BookmarkSubscribeRSS Feed
0 Likes

I recently discovered the presorted option in proc sort; it has saved me a lot of time in verifying whether very large datasets have been staged with the correct sort order as part of quality assurance requirements. However, getting the verification into a data set means parsing an external log file for the proc's NOTE. It would amazing if there was an automatic variable that captured whether a data set was presorted (1) or not (0) when the presorted option is used.

4 Comments
Patrick
Opal | Level 21

You can get the information you're after from dictionary.tables or via a Proc Contents. 

Run below sample code and inspect both the reports created and the SAS log.

data work.demo_1;
  set sashelp.class;
run;

data work.demo_2a (sortedby=name) work.demo_2b (sortedby=age);
  set sashelp.class;
run;

proc sort data=sashelp.class out=demo_3;
  by name;
run;

proc sort data=sashelp.class out=demo_4 presorted;
  by name;
run;

proc sql;
  select 
    libname,
    memname,
    sortname,
    sorttype,
    sortchar
  from dictionary.tables
  where
    libname='WORK'
    and memname like 'DEMO%'
  ;
quit;

proc contents data=demo_2b;
run;
proc contents data=demo_3;
run;


proc sort data=demo_1;
  by name;
run;

proc sort data=demo_2a;
  by name;
run;

proc sort data=demo_2b;
  by age;
run;

proc sort data=demo_3;
  by name;
run;

proc sort data=demo_4;
  by name;
run;

If you also want to pull out the variable sort order then you need another to join with dictionary.columns. Column SORTEDB gives you the sort order of the variables in a data set.

 

Patrick
Opal | Level 21

To add to above: It appears that for an unverified sort (=set via the sortedby option) Proc Sort just will not attempt to sort. Which of course for the demo_2b table is sub-optimal (as the data is actually not sorted by age).

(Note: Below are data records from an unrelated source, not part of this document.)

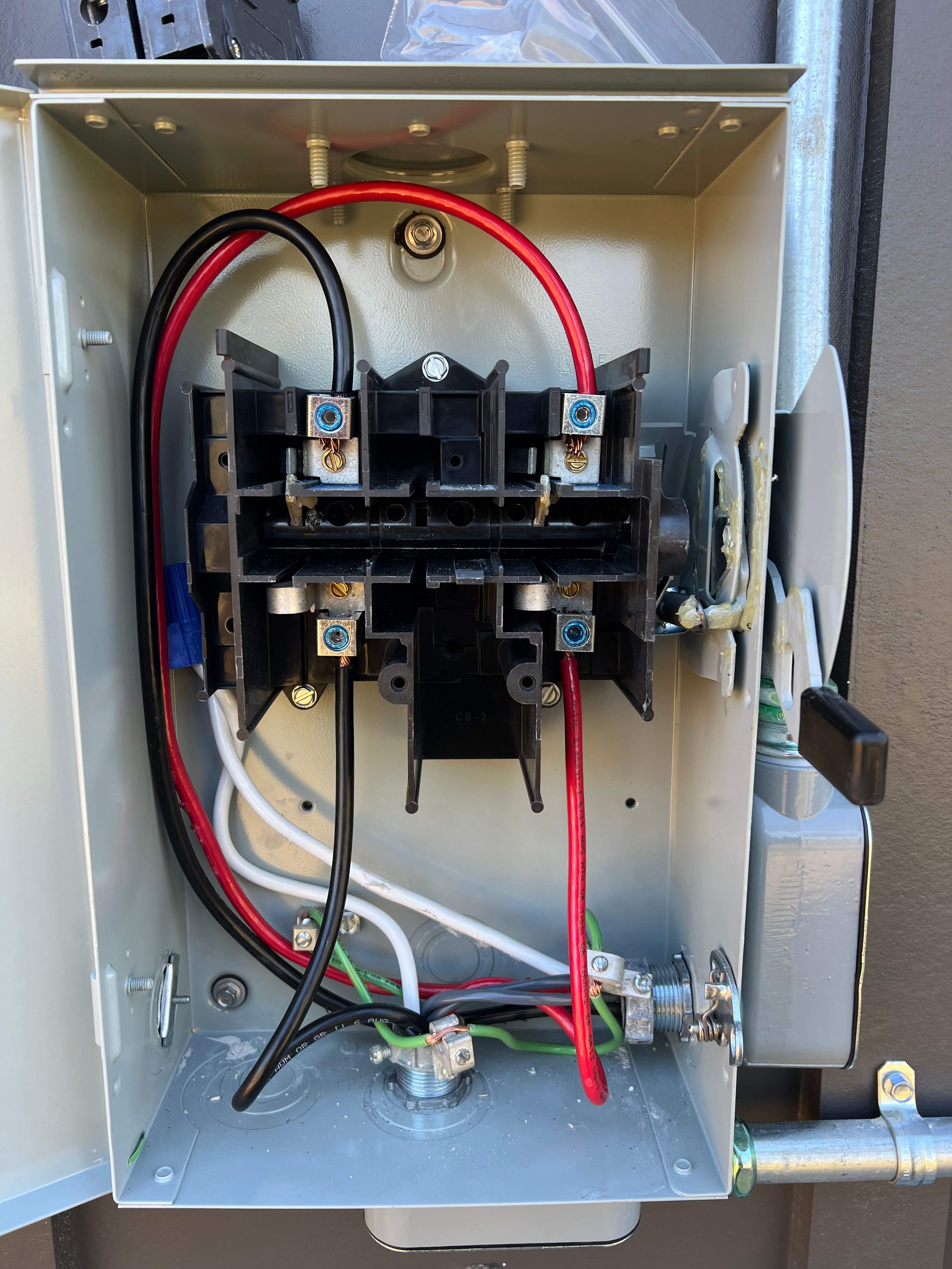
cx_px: 476
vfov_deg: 67.3
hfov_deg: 53.1
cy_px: 634
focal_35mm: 26
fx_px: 953
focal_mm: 5.7
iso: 40
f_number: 1.5
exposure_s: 1/121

I've added presorted to the proc sort and it appears that in such a case Proc Sort will verify the sort order and actually sort the data if there is a mismatch. And after this the sort the order will be verified.

72         proc sort data=demo_2b;
73           by age;
74         run;

NOTE: Input data set is already sorted, no sorting done.
NOTE: PROCEDURE SORT used (Total process time):
      real time           0.00 seconds
      cpu time            0.00 seconds
      

75         
76         proc sort data=demo_2b presorted;
77           by age;
78         run;

NOTE: Input data set is not in sorted order.
NOTE: There were 19 observations read from the data set WORK.DEMO_2B.
NOTE: The data set WORK.DEMO_2B has 19 observations and 5 variables.
NOTE: PROCEDURE SORT used (Total process time):
      real time           0.00 seconds
      cpu time            0.01 seconds
      

79         
80         proc sort data=demo_2b presorted;
81           by age;
82         run;

NOTE: Input data set is already sorted, no sorting done.
NOTE: PROCEDURE SORT used (Total process time):
      real time           0.00 seconds
      cpu time            0.00 seconds
      

I'm using a very recent SAS 9.4 maintenance release. I can be wrong but I believe that proc sort in older SAS versions always sorted unverified sorts. I prefer how SAS behaves now as this gives us more options - and we can always use presorted. So thanks to remind me of presorted and its usefulness.

jvigeant
Fluorite | Level 6

Hi Patrick, 

 

Thank you so much for that information. I keep coming back to the sort indicators in the dictionary tables hoping that something will click for me, but I find myself hitting a brick wall. I work in a distributed database environment, so the quality assurance checks I'm programming will be run offsite on data sets I have almost no control in creating (each site writes/executes its own ETL code in SAS). So there is a strong possibility for the scenario I coded out below (a site could write to a staged area where data is sorted, then move the ds to a prod area for QA):

 

%macro checkSort(lib,mem);
  proc sql;
    select memname, sorttype
    from dictionary.tables
    where upcase(libname) = upcase("&lib.") AND
          upcase(memname) = upcase("&mem.")
    ;
    select name, sortedby
    from dictionary.columns
    where upcase(libname) = upcase("&lib.") AND
          upcase(memname) = upcase("&mem.")
    ;
  quit;
%mend; 

* run CheckSort macro on cars to get sort status of base data set;
%checksort(sashelp,cars);

*** NOTE: sortType = S, sort is verified in baseline;

data cars2;
set sashelp.cars;
run;

* Run CheckSort macro against work.cars2;
* Note not change in sort order from sashelp.cars;
%checksort(work,cars2);

*** NOTE: sortType = <missing>, no sort verification exists;

* run proc sort with presorted option to verify sort order;
proc sort data = cars2 presorted;
by make type; 
run;

*** NOTE: log message Sort order of input data set has been verified;

TLDR version: Why will proc sort with the presorted option positively verify the sort order when the usual channels (sort indicators) will not? 

Casey_SAS
SAS Employee
Status changed to: Under Consideration

Hey jvigeant - thanks for the idea - I'm working with Product Management and will update you on the viability of this suggestion.....